During the randomized multi-center study, conducted by the Cardiovascular Cell Therapy Research Network between 2009 and 2011, 92 patients received either stem cell therapy or a placebo. The patients were an average age of 63. They had chronic ischemic heart disease and an ejection fraction of less than 45 percent along with heart failure and/or chest pain, and were no longer candidates for revascularization.
Doctors aspirated bone marrow from the patients receiving stem cell therapy. After obtaining the mononuclear fraction of the marrow, a catheter into the heart's left ventricle was used to inject stem cells into about 15 damaged sites. Electromechanical mapping images of the heart were used to pinpoint areas that were damaged.
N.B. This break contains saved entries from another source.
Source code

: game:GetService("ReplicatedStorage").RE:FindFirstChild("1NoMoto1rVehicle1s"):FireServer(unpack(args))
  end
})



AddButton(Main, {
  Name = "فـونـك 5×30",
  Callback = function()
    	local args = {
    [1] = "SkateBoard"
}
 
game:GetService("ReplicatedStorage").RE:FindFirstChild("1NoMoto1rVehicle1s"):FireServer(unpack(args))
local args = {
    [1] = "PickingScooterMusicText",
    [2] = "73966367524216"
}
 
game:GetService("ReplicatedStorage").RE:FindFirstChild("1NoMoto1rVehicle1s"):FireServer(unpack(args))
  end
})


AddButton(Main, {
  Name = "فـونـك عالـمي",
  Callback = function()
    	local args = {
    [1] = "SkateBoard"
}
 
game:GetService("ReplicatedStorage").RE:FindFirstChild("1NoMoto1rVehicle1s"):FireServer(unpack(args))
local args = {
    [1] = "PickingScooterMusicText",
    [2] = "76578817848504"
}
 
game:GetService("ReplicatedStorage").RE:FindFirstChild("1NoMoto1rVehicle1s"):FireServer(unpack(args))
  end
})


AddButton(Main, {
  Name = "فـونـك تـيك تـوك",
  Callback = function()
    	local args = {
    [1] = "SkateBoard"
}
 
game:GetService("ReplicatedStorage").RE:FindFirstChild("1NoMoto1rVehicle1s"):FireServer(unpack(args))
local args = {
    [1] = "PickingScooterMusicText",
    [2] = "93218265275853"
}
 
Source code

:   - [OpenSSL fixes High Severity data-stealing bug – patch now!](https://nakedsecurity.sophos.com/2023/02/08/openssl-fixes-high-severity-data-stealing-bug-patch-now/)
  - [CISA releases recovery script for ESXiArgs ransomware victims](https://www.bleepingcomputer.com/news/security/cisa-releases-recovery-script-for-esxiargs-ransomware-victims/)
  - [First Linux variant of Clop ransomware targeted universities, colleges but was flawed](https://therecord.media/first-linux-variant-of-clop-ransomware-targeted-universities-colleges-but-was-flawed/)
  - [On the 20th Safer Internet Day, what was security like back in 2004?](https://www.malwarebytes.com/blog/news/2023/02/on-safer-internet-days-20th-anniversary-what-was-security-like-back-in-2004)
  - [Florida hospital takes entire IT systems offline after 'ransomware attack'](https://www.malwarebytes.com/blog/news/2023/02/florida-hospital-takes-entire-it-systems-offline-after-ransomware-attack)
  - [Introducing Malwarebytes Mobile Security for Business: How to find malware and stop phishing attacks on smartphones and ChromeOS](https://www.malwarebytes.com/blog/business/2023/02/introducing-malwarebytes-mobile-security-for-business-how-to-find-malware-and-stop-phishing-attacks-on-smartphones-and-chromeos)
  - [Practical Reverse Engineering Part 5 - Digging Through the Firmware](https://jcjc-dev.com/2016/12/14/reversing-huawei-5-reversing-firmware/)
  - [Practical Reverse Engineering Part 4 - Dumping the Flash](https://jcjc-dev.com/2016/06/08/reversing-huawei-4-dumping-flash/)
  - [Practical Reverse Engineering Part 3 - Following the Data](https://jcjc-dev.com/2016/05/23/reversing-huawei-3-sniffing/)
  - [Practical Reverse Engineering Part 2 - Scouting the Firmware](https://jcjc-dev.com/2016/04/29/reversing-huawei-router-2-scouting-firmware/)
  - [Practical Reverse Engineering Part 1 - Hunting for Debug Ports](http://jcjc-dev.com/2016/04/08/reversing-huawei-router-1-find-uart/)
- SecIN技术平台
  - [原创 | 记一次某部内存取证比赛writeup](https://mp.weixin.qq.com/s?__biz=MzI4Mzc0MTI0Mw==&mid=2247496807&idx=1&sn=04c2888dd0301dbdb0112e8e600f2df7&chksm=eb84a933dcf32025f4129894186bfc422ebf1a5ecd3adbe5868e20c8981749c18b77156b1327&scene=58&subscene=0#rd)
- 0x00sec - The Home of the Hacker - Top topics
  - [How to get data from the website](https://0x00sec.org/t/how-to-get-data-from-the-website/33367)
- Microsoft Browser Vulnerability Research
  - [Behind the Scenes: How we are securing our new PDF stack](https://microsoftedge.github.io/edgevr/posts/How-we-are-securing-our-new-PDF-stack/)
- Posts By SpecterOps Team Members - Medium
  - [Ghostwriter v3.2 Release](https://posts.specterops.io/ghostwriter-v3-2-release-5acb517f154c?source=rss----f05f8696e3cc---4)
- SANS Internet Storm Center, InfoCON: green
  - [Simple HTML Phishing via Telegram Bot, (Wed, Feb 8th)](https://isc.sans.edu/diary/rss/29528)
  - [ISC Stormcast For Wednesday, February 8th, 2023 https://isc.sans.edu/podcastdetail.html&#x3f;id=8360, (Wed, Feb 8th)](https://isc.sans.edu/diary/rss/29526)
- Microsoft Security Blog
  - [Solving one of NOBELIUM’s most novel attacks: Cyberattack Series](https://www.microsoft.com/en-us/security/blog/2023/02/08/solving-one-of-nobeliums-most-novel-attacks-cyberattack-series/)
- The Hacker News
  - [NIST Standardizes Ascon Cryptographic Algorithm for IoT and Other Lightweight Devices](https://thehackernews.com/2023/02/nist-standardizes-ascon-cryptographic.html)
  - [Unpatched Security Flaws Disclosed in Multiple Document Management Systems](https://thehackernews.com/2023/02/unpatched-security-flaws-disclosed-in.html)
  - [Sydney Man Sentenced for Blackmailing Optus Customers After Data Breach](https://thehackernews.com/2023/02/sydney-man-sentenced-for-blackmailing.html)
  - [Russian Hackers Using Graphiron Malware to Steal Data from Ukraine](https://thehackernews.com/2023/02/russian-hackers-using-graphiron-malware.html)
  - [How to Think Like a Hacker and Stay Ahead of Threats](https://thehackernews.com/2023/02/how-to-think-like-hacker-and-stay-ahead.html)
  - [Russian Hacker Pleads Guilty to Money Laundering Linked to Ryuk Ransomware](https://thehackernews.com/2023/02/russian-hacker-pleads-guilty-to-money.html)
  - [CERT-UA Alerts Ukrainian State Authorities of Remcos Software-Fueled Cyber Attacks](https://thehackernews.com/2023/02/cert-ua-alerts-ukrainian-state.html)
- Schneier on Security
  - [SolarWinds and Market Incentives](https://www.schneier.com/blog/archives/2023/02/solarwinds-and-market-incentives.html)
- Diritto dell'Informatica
Researchers found that patients receiving the stem cell therapy had a 2.7 percent boost in left ventricular ejection fraction, a measure of the amount of blood departing the heart's main chamber.
After additional testing on patients' bone marrow cells to study functional characteristics, investigators also found that younger patients tended to have higher ejection fractions, or the volume of blood pumped out of the heart's right ventricle, after stem cell treatment.
Though the study reported findings that were optimistic, some doctors in attendance at the conference where the research was presented expressed skepticism about the results, mostly since the primary study findings came from numerous secondary hypotheses, such as improved ejection fraction. The study failed to meet pre-specified improvement end points in most measures of heart function.
An assessment at six months did not find a statistical difference between the therapy group and placebo group in left ventricular end-systolic volume, which was reviewed by echocardiography; maximal oxygen consumption, and reversibility on SPECT.
Dr. Robert Califf, director of the Duke Translational Medicine Institute, called the overall research findings "negative" and said he's doubtful that the results could be reproduced.
This study, funded by the National Heart, Lung, and Blood Institute, was presented Saturday at the American College of Cardiology’s Annual Scientific Session.